● **Problem set**
1 > Say whether each statement agrees with the nvme-tcp patch message, answering yes or no and quoting the deciding words: (a) the change touches a single file and adds eight lines; (b) the reported crash was a division error; (c) the message was copied to kbusch.
2 > Pick up the nvme-tcp patch message after its last line and write what comes next.

---- Page text

[PATCH] nvme-host: tcp: do not read from the socket if we are performing a reset

All of lore.kernel.org
 help / color / mirror / Atom feed

* [PATCH] nvme-host: tcp: do not read from the socket if we are performing a reset
@ 2022-04-15 10:14 Maurizio Lombardi
  2022-05-03 11:48 ` Sagi Grimberg
  0 siblings, 1 reply; 5+ messages in thread
From: Maurizio Lombardi @ 2022-04-15 10:14 UTC (permalink / raw)
  To: linux-nvme; +Cc: sagi, kbusch, cleech

nvme_tcp_io_work() may be scheduled while the controller is resetting,
triggering kernel crashes because of invalid memory accesses.

general protection fault, probably for non-canonical
address 0x82f4228d6e5c6

 [exception RIP: _copy_to_iter+1344]
 [ffffa8a9e5c07c90] __skb_datagram_iter at ffffffffb0c339d8
 [ffffa8a9e5c07cf8] skb_copy_datagram_iter at ffffffffb0c33c83
 [ffffa8a9e5c07d28] nvme_tcp_recv_data at ffffffffc04dbff7 [nvme_tcp]
 [ffffa8a9e5c07d78] nvme_tcp_recv_skb at ffffffffc04dc90e [nvme_tcp]
 [ffffa8a9e5c07dc0] tcp_read_sock at ffffffffb0cfedbe
 [ffffa8a9e5c07e10] nvme_tcp_try_recv at ffffffffc04da518 [nvme_tcp]
 [ffffa8a9e5c07e58] nvme_tcp_io_work at ffffffffc04dbc54 [nvme_tcp]
 [ffffa8a9e5c07e88] process_one_work at ffffffffb0505408
 [ffffa8a9e5c07ed0] worker_thread at ffffffffb05059a0

Fix this bug by preventing nvme_tcp_io_work() from running if the queue
is not flagged as "LIVE" and is not in the process of
connecting to the target.

Signed-off-by: Maurizio Lombardi <mlombard@redhat.com>
---
 drivers/nvme/host/tcp.c | 8 ++++++++
 1 file changed, 8 insertions(+)

--------
---- Dataset section

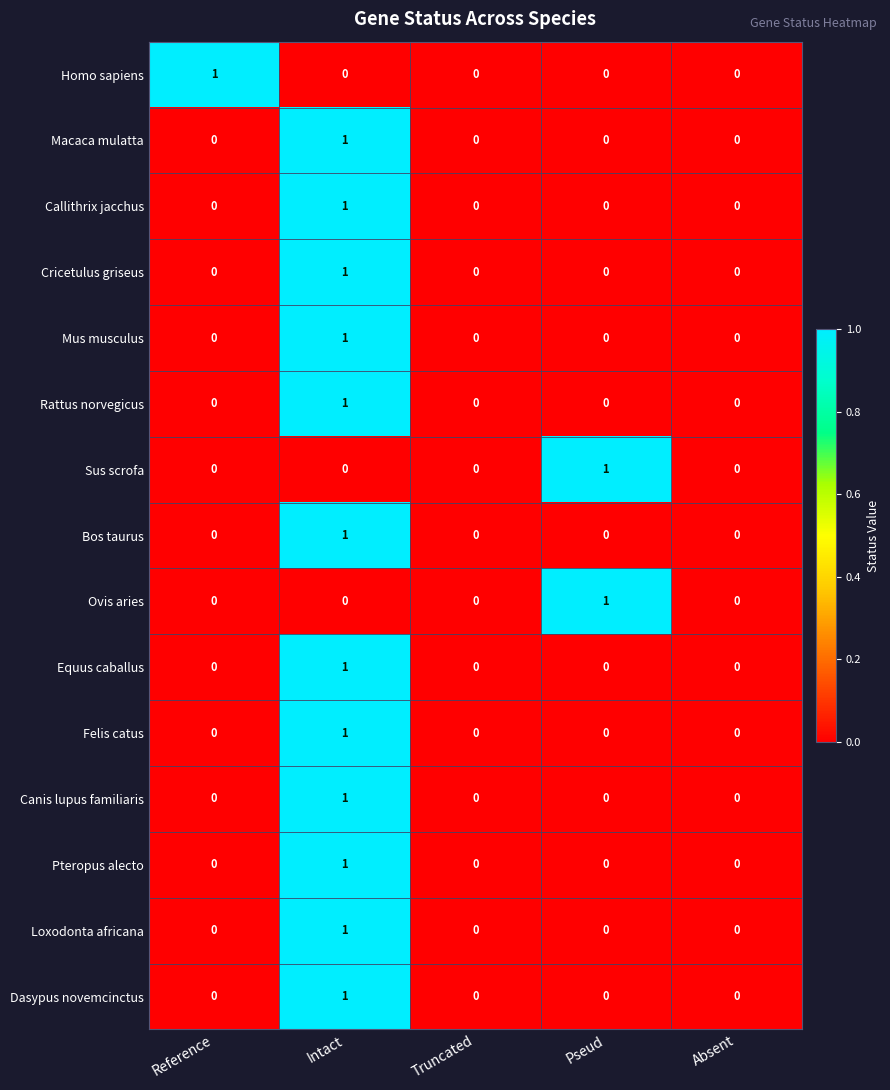

Count the Ovis aries values in the range 0 to 1.

5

--------

● **Expected outputs**
1 >
(a) Yes: "1 file changed, 8 insertions(+)".
(b) No: "general protection fault, probably for non-canonical address 0x82f4228d6e5c6".
(c) Yes: "+Cc: sagi, kbusch, cleech".

2 >
diff --git a/drivers/nvme/host/tcp.c b/drivers/nvme/host/tcp.c
index ad3a2bf2f1e9..e3ef014bbc0b 100644
--- a/drivers/nvme/host/tcp.c
+++ b/drivers/nvme/host/tcp.c
@@ -103,6 +103,7 @@ enum nvme_tcp_queue_flags {
 	NVME_TCP_Q_ALLOCATED	= 0,
 	NVME_TCP_Q_LIVE		= 1,
 	NVME_TCP_Q_POLLING	= 2,
+	NVME_TCP_Q_CONNECTING	= 3,
 };
 
 enum nvme_tcp_recv_state {
@@ -1213,6 +1214,10 @@ static void nvme_tcp_io_work(struct work_struct *w)
 		bool pending = false;
 		int result;
 
+		if (unlikely(!test_bit(NVME_TCP_Q_LIVE, &queue->flags) &&
+				!test_bit(NVME_TCP_Q_CONNECTING, &queue->flags)))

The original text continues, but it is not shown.